**Исходный текст**
========
Затянувшийся системный кризис медицины отражает низкий уровень ее авторитета в обществе. У А.П. Чехова читаем: «Публика нынче хоть и образованная, но дикая, бессмысленная… Будь ты хоть распрепрофессор, но ежели ты не умеешь подладится под ее характер, то она скорей к коновалу пойдет, чем к тебе … … Нас, специалистов, губит недостаток общего образования. Мы залезли по уши в свою специальность, а что дальше этого, до того нам и дела нет», говорил зубной врач немец Осип Францыч своему коллеге Петру Ильичу. То же и сегодня. Эта самая публика и сегодня больше доверяет разного рода проходимцам, нежели дипломированным врачам. Журнал «Врачъ» за первое полугодие 1900 г. приводит слова Л.Н. Толстого о личных качествах и профессиональной эрудиции своего врача, который «… все знает, чему учит медицина …Только сама-то медицина ничего не знает». Поразительно, что сегодня все сказанное звучит очень современно.
В медицине с начала XVI в. доминирует органопатологическая парадигма, настойчиво блокируя любые попытки какого-либо прогресса в этой области человеческого бытия. В чистом виде этой парадигме соответствует правило: каждой болезни свой врач (как это было в Древнем Египте) и каждому симптому свое лекарство или технический прием. Безудержному развитию такой практики не дает лишь конечность выделяемых для здравоохранения материальных средств. Однако при таком положении, сколько бы средств не выделять, все они будут без особой пользы для больных поглощены «черной дырой» органопатологической практики.
========
**Что сделать 1**
Ответьте на вопросы по тексту о кризисе медицины:
(a) Кому зубной врач Осип Францыч адресовал свои слова о публике и специалистах?
(b) Какой журнал и за какой период приводит слова Л.Н. Толстого о его враче?
(c) С какого времени в медицине доминирует органопатологическая парадигма?
**Что сделать 2**
Продолжите текст о кризисе медицины с его последнего предложения.

**Предоставленные данные**
========
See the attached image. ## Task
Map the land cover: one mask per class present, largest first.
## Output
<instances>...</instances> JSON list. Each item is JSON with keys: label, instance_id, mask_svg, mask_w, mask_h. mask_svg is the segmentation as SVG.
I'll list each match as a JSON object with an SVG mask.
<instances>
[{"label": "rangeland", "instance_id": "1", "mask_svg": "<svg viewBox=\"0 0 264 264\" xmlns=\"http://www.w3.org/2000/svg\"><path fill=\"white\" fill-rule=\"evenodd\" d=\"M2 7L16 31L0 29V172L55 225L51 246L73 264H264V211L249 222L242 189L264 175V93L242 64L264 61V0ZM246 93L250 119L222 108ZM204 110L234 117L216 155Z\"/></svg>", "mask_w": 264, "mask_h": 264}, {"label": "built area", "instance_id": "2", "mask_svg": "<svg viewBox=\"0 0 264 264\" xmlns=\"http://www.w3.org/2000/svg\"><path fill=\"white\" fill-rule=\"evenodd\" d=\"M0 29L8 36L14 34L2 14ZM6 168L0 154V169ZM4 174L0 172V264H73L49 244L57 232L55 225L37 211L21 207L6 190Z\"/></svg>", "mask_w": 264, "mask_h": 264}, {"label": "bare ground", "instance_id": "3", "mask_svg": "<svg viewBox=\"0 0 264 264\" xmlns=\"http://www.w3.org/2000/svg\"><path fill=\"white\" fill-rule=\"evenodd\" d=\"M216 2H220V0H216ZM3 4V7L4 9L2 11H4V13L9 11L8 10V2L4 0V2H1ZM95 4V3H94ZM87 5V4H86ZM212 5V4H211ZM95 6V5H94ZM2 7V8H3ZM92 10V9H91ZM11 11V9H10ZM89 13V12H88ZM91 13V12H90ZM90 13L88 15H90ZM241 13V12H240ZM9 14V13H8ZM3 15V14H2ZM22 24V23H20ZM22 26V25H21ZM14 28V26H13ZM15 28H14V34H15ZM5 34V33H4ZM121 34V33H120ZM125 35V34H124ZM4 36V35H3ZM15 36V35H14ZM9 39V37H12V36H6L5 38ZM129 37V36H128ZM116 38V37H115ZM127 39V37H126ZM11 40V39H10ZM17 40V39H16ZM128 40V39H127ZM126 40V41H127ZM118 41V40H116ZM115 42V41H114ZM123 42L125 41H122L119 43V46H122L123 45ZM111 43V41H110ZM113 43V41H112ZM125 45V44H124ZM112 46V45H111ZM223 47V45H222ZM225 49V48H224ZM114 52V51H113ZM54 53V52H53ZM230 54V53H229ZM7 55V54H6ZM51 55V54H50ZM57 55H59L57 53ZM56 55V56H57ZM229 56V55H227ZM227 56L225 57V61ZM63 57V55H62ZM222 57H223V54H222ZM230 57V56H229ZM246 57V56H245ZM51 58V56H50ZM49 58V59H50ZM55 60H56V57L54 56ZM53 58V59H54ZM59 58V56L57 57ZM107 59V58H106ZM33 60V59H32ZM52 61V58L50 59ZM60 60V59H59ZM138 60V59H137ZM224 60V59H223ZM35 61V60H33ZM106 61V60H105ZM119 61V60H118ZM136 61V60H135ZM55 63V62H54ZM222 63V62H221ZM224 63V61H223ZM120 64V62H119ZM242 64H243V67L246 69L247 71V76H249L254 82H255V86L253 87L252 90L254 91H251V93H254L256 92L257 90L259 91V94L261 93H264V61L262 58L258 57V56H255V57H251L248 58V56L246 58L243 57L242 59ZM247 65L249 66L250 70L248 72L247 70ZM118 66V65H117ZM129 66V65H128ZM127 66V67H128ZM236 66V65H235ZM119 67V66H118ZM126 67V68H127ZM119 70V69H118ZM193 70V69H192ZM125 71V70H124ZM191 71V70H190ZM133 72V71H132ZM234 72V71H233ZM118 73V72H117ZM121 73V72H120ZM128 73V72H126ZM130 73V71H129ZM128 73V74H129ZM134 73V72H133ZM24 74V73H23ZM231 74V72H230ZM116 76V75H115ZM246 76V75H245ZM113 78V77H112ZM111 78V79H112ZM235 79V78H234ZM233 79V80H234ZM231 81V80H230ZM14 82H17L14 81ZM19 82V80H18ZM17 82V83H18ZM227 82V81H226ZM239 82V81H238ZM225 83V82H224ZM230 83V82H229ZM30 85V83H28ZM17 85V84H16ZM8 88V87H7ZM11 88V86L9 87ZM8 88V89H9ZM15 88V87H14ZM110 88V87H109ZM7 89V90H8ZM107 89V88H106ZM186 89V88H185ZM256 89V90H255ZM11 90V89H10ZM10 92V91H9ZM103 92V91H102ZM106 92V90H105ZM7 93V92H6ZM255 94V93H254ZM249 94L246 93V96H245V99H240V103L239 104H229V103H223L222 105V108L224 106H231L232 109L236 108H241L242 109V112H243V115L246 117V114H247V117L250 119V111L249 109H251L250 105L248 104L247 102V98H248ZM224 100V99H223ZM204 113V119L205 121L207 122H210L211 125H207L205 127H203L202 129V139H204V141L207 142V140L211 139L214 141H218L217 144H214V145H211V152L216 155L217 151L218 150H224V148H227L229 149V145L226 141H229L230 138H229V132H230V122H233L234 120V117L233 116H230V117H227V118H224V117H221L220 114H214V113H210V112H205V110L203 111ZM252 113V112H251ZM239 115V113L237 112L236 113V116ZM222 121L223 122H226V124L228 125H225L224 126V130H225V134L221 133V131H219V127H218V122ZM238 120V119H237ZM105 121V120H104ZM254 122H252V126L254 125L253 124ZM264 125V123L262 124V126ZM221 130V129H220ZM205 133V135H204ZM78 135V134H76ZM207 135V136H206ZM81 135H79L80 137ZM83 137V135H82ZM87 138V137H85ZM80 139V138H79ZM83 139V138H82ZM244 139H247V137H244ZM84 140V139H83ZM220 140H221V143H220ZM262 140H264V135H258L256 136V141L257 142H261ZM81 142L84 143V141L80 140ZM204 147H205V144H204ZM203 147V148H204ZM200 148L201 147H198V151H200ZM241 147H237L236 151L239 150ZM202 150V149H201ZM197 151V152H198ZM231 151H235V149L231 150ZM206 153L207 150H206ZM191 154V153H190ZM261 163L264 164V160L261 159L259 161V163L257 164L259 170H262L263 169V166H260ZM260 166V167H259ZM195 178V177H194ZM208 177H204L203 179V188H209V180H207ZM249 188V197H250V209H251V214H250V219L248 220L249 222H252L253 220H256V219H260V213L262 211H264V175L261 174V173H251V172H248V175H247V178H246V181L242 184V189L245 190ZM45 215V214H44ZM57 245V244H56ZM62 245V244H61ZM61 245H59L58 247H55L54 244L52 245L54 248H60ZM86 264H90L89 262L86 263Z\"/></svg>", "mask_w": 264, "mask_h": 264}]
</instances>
========
**Результат задания 1**
(a) Своему коллеге Петру Ильичу.
(b) Журнал «Врачъ» за первое полугодие 1900 г.
(c) С начала XVI в.

**Результат задания 2**
Медицина одна из наиболее многоречивых областей в море печатной продукции. Чуть ли не каждая пятая публикация медицинская. Но такое многословие не есть хороший показатель. Натурфилософский характер современной медицины хорошо отражает язык. Не случайно медицинская практика по-английски – physic, что свидетельствует об остающемся без изменений наблюдательном характере этой сферы социальной практики. Низкий уровень современной медицины, которая по определению относится к сфере технологий управления процессами живого мира на уровне человека – сам по себе диагноз тяжелого недуга. Р. Оппенгеймер определял уровень сегодняшних наших знаний «живого мира» как зачаточное. Эффективным лечебным средством для самой медицины является системные технологии управления программами болезней. Но это катастрофически снизит прибыль как фарм компаний и аптечной сети, так и других структур, для кого такое состояние медицины – источник прибыли и респектабильности.